The plans for the redo of 100 East Rosemary include turning part of the space taken up by the deck into a small park. The same with a portion of Parking Lot #2 on the other end of the project at Columbia and Rosemary. I think decisions on what actually happens in those two spaces ought to take into consideration what happened with the Wallace “plaza” space.
As those public spaces that bookend the new building take shape, the obvious lesson is to let the public in on the process early and don’t overprogram/overdesign it ahead of time. Don’t build something people don’t want to start with. Take a more organic approach.
The other big lesson is the draw of greenspace. Before it became mostly hardscape this year, the Weaver Street lawn spent three decades as a community-building greenspace, major attraction for Carrboro’s downtown and the perpetual envy of every Chapel Hill planner and elected official.
Fortunately, the two spaces on Rosemary have little nostalgic value, just some parking and a plaza that didn’t work out. I hope they plant some good native plants and have a space where kids can run around and a comfortable spot where you can sit and watch the sunset down Rosemary Street.
Sounds crazy, I know, but it’s dreamy weather and I’m going to dream — Kirk Ross
News & Items of Interest
Here’s a look at some stories and links for the First Sunday of Fall
• UNC governance — N&O on the BOT’s disregard of faculty and staff
• Rogers Road & The Greene Tract — DTH opinion piece on the Rogers Road community and how to approach what to do about the tract.
• School shortages — Indyweek on the staffing challenges, vaccine strategies for Orange County’s two school systems.
• Carrboro candidates — DTH look at who is running in the contested races for mayor and three seats on the council.
• Land for tomorrow — Epic Games’ Tim Sweeney is getting it done. Good time of year for a hike over in Alamance, btw.
• Is that legal? — Chatham N&R reports that Chatham County has decided not to redraw its county commission districts even though census data shows shifts.
• Mayor interview — Carrboro’s outgoing Mayor Lydia Lavelle on the CHL podcast, talking about the new (w00t!) comprehensive plan process and some other stuff.
State
• Tracking Hurricane Sam — Another major hurricane to keep an eye on along with another in the making.

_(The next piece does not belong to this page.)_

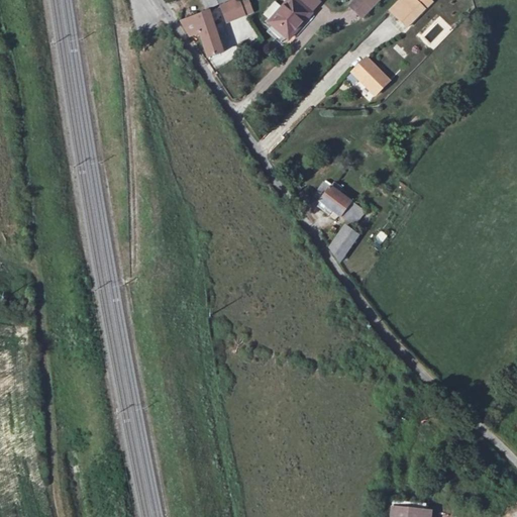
[(228,0),(202,0),(206,9),(228,0)]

Yale Climate Climate Connections is a good place to follow for more detailed hurricane info.
• Redistricting — Really great work by data journalist Tyler Dukes in Monster, a podcast laying out the sordid tales of math and maps behind redistricting in our state.

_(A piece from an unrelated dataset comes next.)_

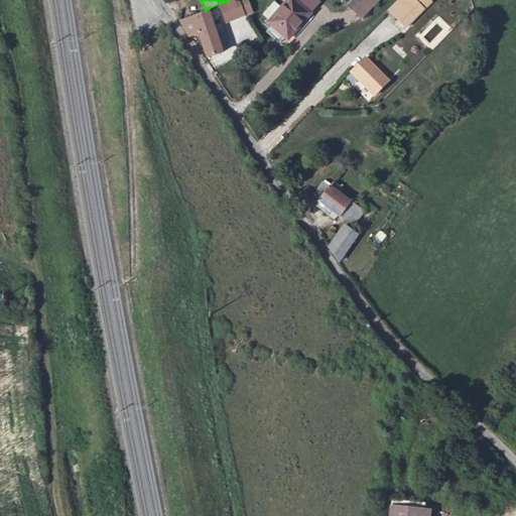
[(244,0),(238,0),(221,7),(222,11),(225,10),(229,19),(249,11),(244,0)]
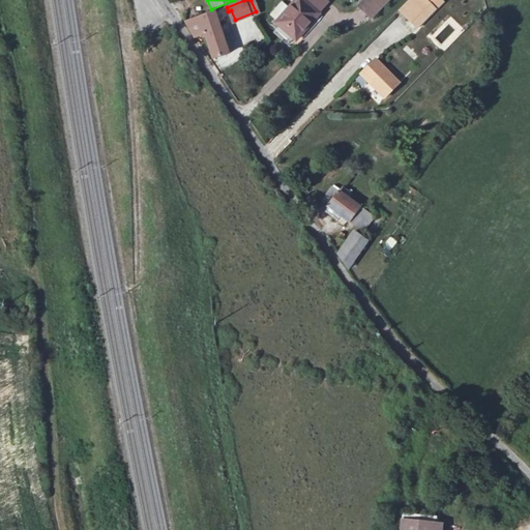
[(296,0),(276,22),(294,38),(326,4),(321,0),(296,0)]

• Sure, great idea — How about we privatize building inspections and then only lightly regulate the inspectors and make it so they’re not liable if anything goes wrong.
Pls share. See you next week.
I once heard a wise man say that, the town needs to be what the people of the times need it to be. Pointing out that no one really wants to live in Chapel Hill as it was in our great-grandfather's time. As people change, the town changes. Another friend pointed out that everyone wants Chapel Hill to be exactly as it was the first time they came to college here. "Unbridled nostalgia" is a good description.